Diving in Greece can satisfy even the most experienced of divers.
Most diving destinations around the world offer an opportunity to explore marine nature. In Greece, diving also offers a look into modern history.
From the Gulf of Evia to the Saronic Gulf, both close to Athens, and the Ionian Sea in western Greece, to the Cyclades in the Aegean Sea, Greece’s seabed is a vast museum of modern wrecks. Offering more than just rusted metal sheets, each wreck carries its own unique history.
Fighter planes that once tore through the skies, World War II naval submarines and destroyers that engaged in major battles, cargo and passenger ships that sailed the seas, lie sunken and preserved in good condition following their inglorious ends. Plunging into the waters and counting the meters is like counting the decades backwards until you reach these sunken ships and planes.
Kostas Thoktaridis, a diver and explorer of naval history, estimates that the number of contemporary-era wrecks in Greece amount to roughly 1,500. Of these, some 500 may be explored and attract divers, from beginners to advanced, from all over the world. If this is your sport, get your wet suit, mask, and flippers ready and fill your tanks with oxygen, or visit one of the many certified diving centers operating in Greece for an introduction, with the help of experienced instructors, into the magic of wreck diving. Even during the winter months, the weather is usually appropriate, the waters are clear, and the water temperature is pleasant.
1. QUEEN OLGA | LEROS
The “pride of the Greek fleet” lies sunken at Lakki port on the island of Leros.
The legendary World War II destroyer, Queen Olga, was built in Glasgow and played an active role in hundreds of military campaigns, from the Adriatic Sea to the Indian Ocean. When the Greek-Italian war was declared during World War II, Queen Olga was considered the Greek fleet’s most sophisticated warship. Its bombardment by Nazi German fighter planes on September 26, 1943 took the lives of the ship’s captain and 72 crew members on board. Divers may see the holes in the funnels caused by the attack. The degree of visibility is medium (5-10 meters) as the shipwreck is located at the port.
• A monument has been erected at Lakki in honor of the crew.
• Before or after diving, visit the Belenis Tower Museum. It hosts important finds from the shipwreck, numbering over 100 items.
2. PANORMITIS | KALYMNOS, DODECANESE
It was renowned as the toughest passenger ship that was able to cope under demanding conditions. A difficult dive. For experienced divers only.
Panormitis lies sunken at a depth of 32 meters, northwest of the peripheral island of Telendos, close to Kalymnos, 100 meters away from the uninhabited rocky islet of Epano. Despite its small size (33.5 meters long and 6.7 meters wide), this passenger ship, constructed in Oslo, Norway, was equipped with 322 cabins and could board 374 passengers.
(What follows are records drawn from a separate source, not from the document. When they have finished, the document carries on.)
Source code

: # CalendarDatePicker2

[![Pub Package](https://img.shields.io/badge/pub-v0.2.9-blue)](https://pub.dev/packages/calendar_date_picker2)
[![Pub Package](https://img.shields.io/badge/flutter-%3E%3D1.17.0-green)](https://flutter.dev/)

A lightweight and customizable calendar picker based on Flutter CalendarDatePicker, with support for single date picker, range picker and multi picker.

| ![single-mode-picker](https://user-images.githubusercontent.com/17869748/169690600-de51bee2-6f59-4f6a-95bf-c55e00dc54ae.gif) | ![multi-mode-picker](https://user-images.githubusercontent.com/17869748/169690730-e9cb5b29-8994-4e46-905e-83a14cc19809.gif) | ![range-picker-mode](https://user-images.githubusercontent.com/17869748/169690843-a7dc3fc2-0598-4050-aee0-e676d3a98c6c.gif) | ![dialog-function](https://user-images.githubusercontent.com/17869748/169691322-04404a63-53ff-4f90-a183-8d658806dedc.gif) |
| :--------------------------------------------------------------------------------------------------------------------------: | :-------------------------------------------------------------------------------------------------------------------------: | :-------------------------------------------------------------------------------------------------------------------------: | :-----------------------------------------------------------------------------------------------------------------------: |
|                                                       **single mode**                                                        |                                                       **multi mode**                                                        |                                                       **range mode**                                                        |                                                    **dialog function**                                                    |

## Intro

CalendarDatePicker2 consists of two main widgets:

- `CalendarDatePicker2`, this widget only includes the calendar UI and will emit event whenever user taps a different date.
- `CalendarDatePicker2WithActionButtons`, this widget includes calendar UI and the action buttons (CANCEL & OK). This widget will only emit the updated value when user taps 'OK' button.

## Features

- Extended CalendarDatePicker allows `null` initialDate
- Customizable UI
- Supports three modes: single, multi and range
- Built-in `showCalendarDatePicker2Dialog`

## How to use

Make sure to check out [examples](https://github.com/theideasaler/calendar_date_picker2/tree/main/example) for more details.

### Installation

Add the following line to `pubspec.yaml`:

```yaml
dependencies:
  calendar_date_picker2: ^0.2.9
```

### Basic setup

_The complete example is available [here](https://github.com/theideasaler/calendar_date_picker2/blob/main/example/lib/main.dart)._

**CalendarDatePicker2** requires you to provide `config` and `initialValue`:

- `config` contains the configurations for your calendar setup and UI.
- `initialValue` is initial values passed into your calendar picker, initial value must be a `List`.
In 1958, it was sold by a Norwegian shipping company to Greek ship owners and, two years later, began servicing a challenging route connecting the remote Dodecanese islands. A legendary voyage made in 1962 amid gale winds measuring 11 Beaufort, from Rhodes to Kastelorizo, in order to transport a sick woman for medical treatment, is still remembered by some.
The ship’s entire crew had received an honorary award from the Athens Academy in recognition of the bravery displayed during this effort. However, the vessel was to experience an inglorious finale.
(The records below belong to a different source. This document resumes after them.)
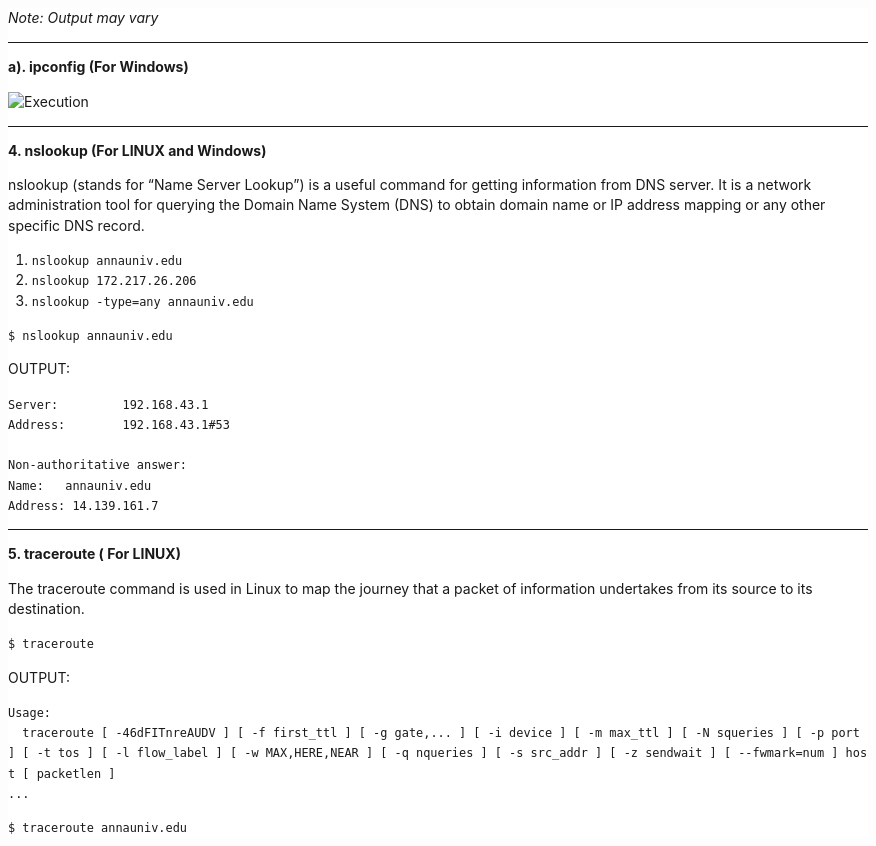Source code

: *Note: Output may vary*

---

**a). ipconfig (For Windows)**

![Execution](https://i.postimg.cc/0y38FX9P/Screenshot-2023-08-14-14-21-56.png)

---

**4. nslookup (For LINUX and Windows)**

nslookup (stands for “Name Server Lookup”) is a useful command for getting information from DNS server. It is a network administration tool for querying the Domain Name System (DNS) to obtain domain name or IP address mapping or any other specific DNS record.

1. `nslookup annauniv.edu`
2. `nslookup 172.217.26.206`
3. `nslookup -type=any annauniv.edu`



```
$ nslookup annauniv.edu
```

OUTPUT:

```
Server:         192.168.43.1
Address:        192.168.43.1#53

Non-authoritative answer:
Name:   annauniv.edu
Address: 14.139.161.7
```

---

**5. traceroute ( For LINUX)**

The traceroute command is used in Linux to map the journey that a packet of information undertakes from its source to its destination.

```
$ traceroute
```

OUTPUT:

```
Usage:
  traceroute [ -46dFITnreAUDV ] [ -f first_ttl ] [ -g gate,... ] [ -i device ] [ -m max_ttl ] [ -N squeries ] [ -p port ] [ -t tos ] [ -l flow_label ] [ -w MAX,HERE,NEAR ] [ -q nqueries ] [ -s src_addr ] [ -z sendwait ] [ --fwmark=num ] host [ packetlen ]
...
```

```
$ traceroute annauniv.edu
```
In 1966, while sailing from Leros to Kalymnos, it struck a rock islet. All on board were rescued thanks to the lifeboats and emergency help provided by locals from both islands. The vessel now rests slanted to its right side over the sandy seabed and has drawn a multitude of marine organisms, transforming it into an artificial reef. Monitoring the shipwreck’s area raises suspicions that efforts have been made to remove parts of the sunken vessel.
• It is rumored that the ship’s anchor still bears a swastika placed on it by the Nazi Germans. Its superstructure was wooden.
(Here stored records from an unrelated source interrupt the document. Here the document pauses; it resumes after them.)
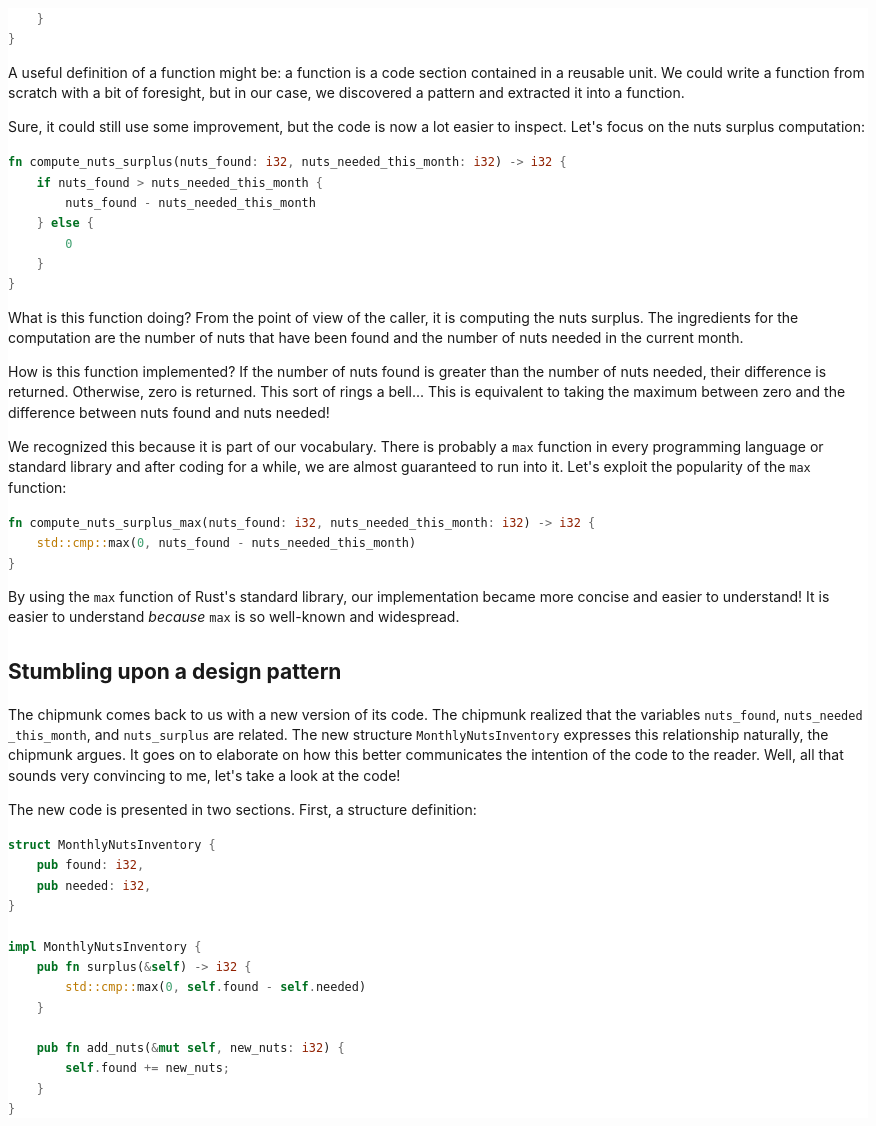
 ``` rs
    }
}
```

A useful definition of a function might be: a function is a code section contained in a reusable unit. We could write a function from scratch with a bit of foresight, but in our case, we discovered a pattern and extracted it into a function.

Sure, it could still use some improvement, but the code is now a lot easier to inspect. Let's focus on the nuts surplus computation:

``` rs
fn compute_nuts_surplus(nuts_found: i32, nuts_needed_this_month: i32) -> i32 {
    if nuts_found > nuts_needed_this_month {
        nuts_found - nuts_needed_this_month
    } else {
        0
    }
}
```

What is this function doing? From the point of view of the caller, it is computing the nuts surplus. The ingredients for the computation are the number of nuts that have been found and the number of nuts needed in the current month.

How is this function implemented? If the number of nuts found is greater than the number of nuts needed, their difference is returned. Otherwise, zero is returned. This sort of rings a bell... This is equivalent to taking the maximum between zero and the difference between nuts found and nuts needed!

We recognized this because it is part of our vocabulary. There is probably a `max` function in every programming language or standard library and after coding for a while, we are almost guaranteed to run into it. Let's exploit the popularity of the `max` function:

``` rs
fn compute_nuts_surplus_max(nuts_found: i32, nuts_needed_this_month: i32) -> i32 {
    std::cmp::max(0, nuts_found - nuts_needed_this_month)
}
```

By using the `max` function of Rust's standard library, our implementation became more concise and easier to understand! It is easier to understand *because* `max` is so well-known and widespread.

## Stumbling upon a design pattern

The chipmunk comes back to us with a new version of its code. The chipmunk realized that the variables `nuts_found`, `nuts_needed_this_month`, and `nuts_surplus` are related. The new structure `MonthlyNutsInventory` expresses this relationship naturally, the chipmunk argues. It goes on to elaborate on how this better communicates the intention of the code to the reader. Well, all that sounds very convincing to me, let's take a look at the code!

The new code is presented in two sections. First, a structure definition:

``` rs
struct MonthlyNutsInventory {
    pub found: i32,
    pub needed: i32,
}

impl MonthlyNutsInventory {
    pub fn surplus(&self) -> i32 {
        std::cmp::max(0, self.found - self.needed)
    }

    pub fn add_nuts(&mut self, new_nuts: i32) {
        self.found += new_nuts;
    }
}
```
3. FREIGHTER KYRA ELENI | PATROKLOS ISLAND
Sank on 06-1-1978 due to bad weather
The wider Athens area’s best known shipwreck rests on the sandy seabed of the Saronic Gulf, directly opposite Sounio, off the southern side of the island of Patroklos. The freighter, Kyra Leni, draws divers of all levels, including beginners, as a result of its location in relatively shallow waters and the sandy seabed. The visibility is good and great pictures can be taken while exploring the bow (at a depth of 17meters) or stern (at a depth of 32meters). Small and big fish find refuge within the interior, but divers are most likely to be content with a look around the exterior. Penetration into the boat is limited, especially at the stern.